• STUDY QUESTIONS
- A) Translate this sentence from the passage on WRI's choice of Oracle Database into Spanish: "Oracle Database, certified on all major hardware and operating systems including Linux, was the logical choice."
- B) Write the next part of the passage on WRI's choice of Oracle Database, starting after its final sentence.

• GIVEN PASSAGE
=== Begin Enclosure ===
WRI and InforSense selected Oracle Database 10g as the engine that is powering their next-generation solution. Besides being powerful and easy to manage, the Oracle database was the clear choice for several reasons.

First, WRI has to seamlessly integrate data from diverse sources, including research institutes, hospitals, government agencies, pharmaceutical companies, healthcare providers--all with disparate IT systems. Oracle Database, certified on all major hardware and operating systems including Linux, was the logical choice. 

Just as important, WRI and InforSense needed a solution that helped ensure the security of highly sensitive medical data. By enabling in-database analytics, Oracle Database 10g minimizes movement of data in and out of the database, significantly reducing security risks. “For security and compliance reasons that was a key issue for WRI,” says Sheldon.  “They didn’t want the data going off into lots of different systems.” In addition, InforSense's in-database Oracle processing ensures that data integrity is maintained and WRI's high volume data sources (measured in terabytes) are processed efficiently.

ROI for the Research Center

As biomedical information grows exponentially more complex, from genomics to advanced body imaging, translational research is testing the limits of ordinary IT solutions. Sheldon believes enterprise software that incorporates IT best practices with best practices in the research institute will become a must. “Instead of writing custom Perl scripts to get the analysis you want, which can take hundreds of days of coding for a single study, you can install the latest software and get the same capability in as little as a couple of weeks,” says Sheldon. And unlike custom scripts, enterprise software is reusable. “Use the software to analyze a study on, say, lymphoma, then simply drop in a different disease area and the work flow would run on that data and return relevant results,” he adds.
=== End Enclosure ===
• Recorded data
=== Begin Enclosure ===
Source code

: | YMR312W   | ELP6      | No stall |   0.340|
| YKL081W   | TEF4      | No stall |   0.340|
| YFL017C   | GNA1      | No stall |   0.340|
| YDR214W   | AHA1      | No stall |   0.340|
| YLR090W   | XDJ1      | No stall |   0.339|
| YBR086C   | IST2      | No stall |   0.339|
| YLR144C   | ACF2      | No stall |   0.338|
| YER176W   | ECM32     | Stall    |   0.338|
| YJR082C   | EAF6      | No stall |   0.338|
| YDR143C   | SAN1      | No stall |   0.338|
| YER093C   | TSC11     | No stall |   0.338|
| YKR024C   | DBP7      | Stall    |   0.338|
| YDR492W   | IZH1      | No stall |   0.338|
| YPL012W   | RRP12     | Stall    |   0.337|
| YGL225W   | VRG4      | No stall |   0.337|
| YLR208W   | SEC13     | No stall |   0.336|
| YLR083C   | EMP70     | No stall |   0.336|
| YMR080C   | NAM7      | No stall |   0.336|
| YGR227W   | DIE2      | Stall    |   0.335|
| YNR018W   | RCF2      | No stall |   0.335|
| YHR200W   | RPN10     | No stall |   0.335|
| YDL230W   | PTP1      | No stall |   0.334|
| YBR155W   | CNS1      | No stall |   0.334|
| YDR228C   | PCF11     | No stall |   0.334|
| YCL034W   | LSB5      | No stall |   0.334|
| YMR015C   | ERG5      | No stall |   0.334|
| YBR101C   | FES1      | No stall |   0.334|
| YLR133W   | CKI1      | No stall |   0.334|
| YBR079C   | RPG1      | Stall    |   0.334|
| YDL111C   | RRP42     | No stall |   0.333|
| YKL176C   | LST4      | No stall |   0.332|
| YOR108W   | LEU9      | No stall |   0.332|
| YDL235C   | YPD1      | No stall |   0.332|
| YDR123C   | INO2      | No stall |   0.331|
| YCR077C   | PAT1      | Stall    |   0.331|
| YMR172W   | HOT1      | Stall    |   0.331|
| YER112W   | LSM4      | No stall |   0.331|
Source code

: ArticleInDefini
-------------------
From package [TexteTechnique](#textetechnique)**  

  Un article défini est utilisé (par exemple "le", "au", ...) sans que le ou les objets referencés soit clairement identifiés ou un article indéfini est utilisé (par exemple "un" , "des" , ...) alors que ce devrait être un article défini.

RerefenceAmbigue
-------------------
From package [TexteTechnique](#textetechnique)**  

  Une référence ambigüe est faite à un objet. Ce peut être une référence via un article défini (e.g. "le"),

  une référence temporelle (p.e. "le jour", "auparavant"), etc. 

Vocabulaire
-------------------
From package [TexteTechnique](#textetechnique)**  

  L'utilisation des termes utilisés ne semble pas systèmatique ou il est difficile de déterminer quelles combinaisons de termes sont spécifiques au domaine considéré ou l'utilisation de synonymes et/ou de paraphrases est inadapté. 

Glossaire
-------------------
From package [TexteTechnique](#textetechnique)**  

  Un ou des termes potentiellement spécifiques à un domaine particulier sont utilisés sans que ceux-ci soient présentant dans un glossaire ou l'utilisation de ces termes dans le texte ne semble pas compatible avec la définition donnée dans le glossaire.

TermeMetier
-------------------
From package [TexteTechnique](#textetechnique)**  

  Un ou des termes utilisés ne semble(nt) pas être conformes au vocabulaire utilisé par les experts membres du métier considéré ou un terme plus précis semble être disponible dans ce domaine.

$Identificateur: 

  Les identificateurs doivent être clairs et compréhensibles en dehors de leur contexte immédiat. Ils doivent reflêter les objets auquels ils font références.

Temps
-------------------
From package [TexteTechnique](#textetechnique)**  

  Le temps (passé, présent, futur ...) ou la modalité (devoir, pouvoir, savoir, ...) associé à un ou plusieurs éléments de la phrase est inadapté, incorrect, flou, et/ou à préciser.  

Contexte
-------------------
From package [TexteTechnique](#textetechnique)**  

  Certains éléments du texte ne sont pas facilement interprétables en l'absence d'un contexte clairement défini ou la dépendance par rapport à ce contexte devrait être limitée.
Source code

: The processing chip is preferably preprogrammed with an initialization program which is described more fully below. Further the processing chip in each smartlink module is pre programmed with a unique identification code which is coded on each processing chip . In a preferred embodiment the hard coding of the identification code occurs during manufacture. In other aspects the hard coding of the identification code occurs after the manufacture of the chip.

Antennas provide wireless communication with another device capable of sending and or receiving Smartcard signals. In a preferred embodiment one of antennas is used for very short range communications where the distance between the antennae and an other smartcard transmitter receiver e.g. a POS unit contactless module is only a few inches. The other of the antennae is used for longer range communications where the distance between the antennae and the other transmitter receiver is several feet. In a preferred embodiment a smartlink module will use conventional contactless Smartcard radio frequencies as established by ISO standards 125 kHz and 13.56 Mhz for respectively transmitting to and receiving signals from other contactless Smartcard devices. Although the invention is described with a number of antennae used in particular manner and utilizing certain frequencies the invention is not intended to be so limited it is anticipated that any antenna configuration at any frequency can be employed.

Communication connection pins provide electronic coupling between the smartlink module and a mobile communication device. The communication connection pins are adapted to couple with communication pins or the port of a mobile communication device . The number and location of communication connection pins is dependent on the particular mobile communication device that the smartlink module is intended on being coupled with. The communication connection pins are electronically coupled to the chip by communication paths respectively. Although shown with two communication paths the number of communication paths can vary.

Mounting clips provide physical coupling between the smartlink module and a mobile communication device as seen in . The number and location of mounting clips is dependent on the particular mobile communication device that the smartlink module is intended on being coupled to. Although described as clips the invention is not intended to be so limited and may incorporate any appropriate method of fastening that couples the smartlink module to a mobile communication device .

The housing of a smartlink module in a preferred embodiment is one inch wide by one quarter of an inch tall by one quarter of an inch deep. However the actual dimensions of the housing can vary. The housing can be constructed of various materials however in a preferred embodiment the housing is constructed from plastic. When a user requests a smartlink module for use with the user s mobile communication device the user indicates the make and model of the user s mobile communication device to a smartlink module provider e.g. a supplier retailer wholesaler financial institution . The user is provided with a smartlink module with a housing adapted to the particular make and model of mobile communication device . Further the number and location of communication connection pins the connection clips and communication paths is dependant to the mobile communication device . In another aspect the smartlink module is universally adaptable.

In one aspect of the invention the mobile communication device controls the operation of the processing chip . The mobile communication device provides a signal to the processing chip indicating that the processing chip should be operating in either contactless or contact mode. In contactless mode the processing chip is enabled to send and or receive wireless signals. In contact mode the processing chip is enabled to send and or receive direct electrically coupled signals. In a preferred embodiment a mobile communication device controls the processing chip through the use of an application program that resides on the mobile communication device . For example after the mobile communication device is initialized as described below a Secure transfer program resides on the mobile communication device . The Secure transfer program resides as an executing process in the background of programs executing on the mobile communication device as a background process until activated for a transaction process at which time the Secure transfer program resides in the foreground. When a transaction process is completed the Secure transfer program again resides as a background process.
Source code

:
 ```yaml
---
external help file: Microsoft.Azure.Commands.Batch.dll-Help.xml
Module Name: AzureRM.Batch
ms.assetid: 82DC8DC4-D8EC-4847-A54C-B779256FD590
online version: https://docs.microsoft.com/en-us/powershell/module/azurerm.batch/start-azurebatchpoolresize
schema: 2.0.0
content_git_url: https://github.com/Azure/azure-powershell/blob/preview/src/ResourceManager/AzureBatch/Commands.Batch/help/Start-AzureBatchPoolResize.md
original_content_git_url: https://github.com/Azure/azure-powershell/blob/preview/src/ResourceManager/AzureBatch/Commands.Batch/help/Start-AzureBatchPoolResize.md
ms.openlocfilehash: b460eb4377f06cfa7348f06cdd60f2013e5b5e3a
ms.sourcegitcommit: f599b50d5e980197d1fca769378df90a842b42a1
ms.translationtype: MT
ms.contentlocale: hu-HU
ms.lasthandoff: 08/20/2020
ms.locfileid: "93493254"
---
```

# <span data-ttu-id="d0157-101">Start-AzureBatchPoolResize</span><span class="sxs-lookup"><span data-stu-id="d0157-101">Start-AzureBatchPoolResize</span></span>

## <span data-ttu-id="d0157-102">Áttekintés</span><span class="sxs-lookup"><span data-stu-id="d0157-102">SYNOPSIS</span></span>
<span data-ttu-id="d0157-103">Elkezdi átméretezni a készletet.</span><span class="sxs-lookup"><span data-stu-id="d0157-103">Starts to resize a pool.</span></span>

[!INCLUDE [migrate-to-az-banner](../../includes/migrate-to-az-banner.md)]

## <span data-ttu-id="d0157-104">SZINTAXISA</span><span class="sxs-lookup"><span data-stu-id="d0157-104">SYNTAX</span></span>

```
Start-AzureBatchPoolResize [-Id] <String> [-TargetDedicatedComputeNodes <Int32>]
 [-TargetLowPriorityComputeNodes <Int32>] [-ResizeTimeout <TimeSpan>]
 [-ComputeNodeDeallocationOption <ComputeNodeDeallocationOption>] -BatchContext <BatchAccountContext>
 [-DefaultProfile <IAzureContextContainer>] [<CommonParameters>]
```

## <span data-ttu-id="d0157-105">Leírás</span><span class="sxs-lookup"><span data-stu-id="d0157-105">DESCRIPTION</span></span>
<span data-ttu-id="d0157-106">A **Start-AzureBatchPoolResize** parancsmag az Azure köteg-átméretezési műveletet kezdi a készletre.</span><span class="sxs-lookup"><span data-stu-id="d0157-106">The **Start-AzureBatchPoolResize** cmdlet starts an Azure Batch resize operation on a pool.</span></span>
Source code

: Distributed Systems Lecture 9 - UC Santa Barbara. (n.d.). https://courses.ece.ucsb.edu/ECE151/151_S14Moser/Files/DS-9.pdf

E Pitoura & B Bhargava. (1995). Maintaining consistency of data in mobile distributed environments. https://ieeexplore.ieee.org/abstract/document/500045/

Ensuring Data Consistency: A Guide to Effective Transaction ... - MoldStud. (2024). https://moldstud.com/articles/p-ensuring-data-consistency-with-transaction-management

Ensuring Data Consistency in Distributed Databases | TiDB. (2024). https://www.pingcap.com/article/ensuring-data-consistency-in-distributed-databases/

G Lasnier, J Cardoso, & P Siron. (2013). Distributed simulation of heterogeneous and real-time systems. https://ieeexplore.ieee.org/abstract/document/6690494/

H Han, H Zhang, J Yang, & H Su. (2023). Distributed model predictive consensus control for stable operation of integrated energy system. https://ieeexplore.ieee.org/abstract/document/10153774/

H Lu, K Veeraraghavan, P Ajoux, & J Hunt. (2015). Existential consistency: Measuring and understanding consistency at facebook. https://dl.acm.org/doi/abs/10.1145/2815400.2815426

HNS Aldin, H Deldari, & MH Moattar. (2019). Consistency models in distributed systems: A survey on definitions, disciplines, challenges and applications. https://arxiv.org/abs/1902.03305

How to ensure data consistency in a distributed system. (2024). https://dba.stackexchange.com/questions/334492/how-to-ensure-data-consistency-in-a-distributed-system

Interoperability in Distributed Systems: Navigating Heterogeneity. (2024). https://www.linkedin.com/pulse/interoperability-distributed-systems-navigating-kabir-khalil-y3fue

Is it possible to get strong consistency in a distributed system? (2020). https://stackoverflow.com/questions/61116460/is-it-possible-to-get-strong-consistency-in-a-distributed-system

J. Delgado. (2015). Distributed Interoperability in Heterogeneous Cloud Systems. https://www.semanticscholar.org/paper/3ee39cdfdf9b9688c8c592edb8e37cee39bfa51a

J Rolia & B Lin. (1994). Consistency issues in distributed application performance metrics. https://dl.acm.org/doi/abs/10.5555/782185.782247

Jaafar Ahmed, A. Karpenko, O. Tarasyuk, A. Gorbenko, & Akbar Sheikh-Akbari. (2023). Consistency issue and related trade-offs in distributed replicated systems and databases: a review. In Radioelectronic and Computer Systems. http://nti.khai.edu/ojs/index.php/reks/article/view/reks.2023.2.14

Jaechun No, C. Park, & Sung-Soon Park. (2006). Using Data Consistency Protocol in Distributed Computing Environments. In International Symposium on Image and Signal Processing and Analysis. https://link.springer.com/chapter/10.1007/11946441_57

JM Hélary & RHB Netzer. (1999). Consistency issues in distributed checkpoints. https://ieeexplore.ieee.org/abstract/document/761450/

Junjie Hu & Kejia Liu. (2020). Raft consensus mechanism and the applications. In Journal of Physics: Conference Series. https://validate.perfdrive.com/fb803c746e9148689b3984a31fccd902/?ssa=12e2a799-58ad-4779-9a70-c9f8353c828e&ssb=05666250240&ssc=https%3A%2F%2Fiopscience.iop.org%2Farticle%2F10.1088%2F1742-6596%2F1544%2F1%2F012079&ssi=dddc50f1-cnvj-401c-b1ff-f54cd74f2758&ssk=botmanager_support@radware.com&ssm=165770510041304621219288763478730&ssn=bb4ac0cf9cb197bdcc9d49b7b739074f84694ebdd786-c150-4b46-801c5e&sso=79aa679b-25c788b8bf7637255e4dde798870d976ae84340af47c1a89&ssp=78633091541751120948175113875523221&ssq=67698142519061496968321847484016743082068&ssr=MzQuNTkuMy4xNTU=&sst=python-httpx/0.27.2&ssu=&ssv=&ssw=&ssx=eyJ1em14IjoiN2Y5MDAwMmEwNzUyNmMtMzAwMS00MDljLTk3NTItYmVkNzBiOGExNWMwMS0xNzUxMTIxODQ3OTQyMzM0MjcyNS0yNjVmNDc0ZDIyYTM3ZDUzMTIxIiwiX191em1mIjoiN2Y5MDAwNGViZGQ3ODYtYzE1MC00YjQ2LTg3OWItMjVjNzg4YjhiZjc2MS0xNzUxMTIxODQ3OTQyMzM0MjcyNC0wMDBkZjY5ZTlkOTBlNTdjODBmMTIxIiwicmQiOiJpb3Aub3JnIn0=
=== End Enclosure ===
• TASK-BY-TASK ANSWERS
- A) Oracle Database, certificada para todo el hardware y todos los sistemas operativos principales, incluido Linux, fue la opción lógica.

- B)
A New Venture

With the help of InforSense informatics technologies and Oracle Database, WRI has built an IT backbone for a new kind of physician/patient decision support system based on its unique translational medicine approach.  Now WRI, a non-profit, is starting a for-profit venture to assist other medical centers in doing the same. It has already begun commercial ventures in the US and the Netherlands. In the Netherlands, WRI will work with the Dutch government, Dutch medical centers, Phillips Medical Research, and Organon Pharmaceuticals to leverage both WRI’s research methods and its vast clinical data to bring the benefits of next-generation translational medicine to the Netherlands.

Moving Forward

“Translational research is a very, very hot area,” says Sheldon. “Everybody’s talking about it, but there is very little out there that really does accomplish it. People talk about translational medicine but never speak to a clinician. WRI and InforSense have designed the system with clinicians’ needs in mind,” he emphasizes. “That’s really why the collaboration between InforSense and WRI has been such a success, and why other medical centers are taking notice.”

"InforSense workflow technology using Oracle Database enables us to build solutions that are flexible enough to support the dynamic and iterative thought processes of our scientists and our clinicians,” says Liebman. “Combined with the ability to then deploy these findings throughout our research teams, this technology enables our scientists to translate their research into real decisions that can impact patient care. We see this solution as the 'command-and-control center' for our clinicians to give patients the best possible answers and the best possible care."